What this task involves: For each line below that contains the word "ciudad", return that line.
________________________
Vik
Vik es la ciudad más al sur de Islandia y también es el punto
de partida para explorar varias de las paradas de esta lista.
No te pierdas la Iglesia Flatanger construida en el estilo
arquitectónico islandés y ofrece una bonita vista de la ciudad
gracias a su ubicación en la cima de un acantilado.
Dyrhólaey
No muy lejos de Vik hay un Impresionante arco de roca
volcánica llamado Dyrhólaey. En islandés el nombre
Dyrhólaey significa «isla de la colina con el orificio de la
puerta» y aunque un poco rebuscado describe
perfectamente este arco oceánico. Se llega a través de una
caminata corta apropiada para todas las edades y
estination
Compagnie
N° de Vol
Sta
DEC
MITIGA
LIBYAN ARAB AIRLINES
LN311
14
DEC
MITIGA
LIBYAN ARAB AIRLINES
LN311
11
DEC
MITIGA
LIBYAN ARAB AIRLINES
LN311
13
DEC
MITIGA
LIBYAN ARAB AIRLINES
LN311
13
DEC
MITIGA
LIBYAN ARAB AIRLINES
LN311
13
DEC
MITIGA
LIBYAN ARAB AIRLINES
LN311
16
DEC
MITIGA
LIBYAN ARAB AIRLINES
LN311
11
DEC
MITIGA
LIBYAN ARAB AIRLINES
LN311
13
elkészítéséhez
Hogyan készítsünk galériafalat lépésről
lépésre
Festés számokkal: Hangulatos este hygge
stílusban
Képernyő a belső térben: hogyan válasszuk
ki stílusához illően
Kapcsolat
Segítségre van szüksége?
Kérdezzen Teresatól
________________________
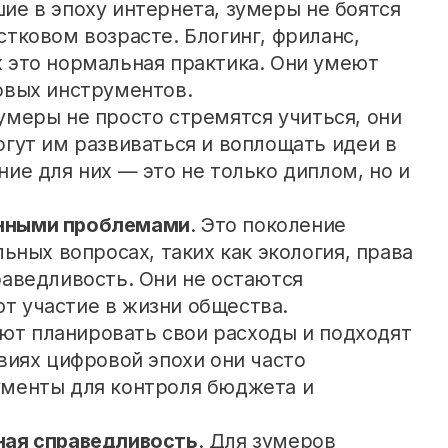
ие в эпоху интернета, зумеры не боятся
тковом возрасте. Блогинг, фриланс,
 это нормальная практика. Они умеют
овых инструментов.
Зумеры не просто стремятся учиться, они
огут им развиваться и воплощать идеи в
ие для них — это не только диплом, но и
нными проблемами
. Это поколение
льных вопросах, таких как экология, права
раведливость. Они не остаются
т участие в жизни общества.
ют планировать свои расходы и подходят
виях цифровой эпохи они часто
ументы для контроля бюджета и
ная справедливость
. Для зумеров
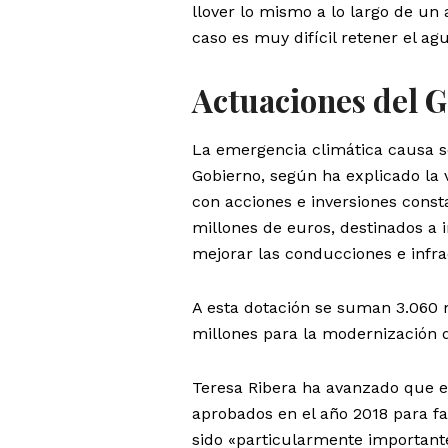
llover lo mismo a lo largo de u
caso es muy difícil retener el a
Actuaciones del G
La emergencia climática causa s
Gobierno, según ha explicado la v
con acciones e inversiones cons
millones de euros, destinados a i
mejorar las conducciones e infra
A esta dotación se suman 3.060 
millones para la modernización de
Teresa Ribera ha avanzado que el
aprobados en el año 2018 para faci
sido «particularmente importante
________________________
Answer to this exercise:
Vik es la ciudad más al sur de Islandia y también es el punto
arquitectónico islandés y ofrece una bonita vista de la ciudad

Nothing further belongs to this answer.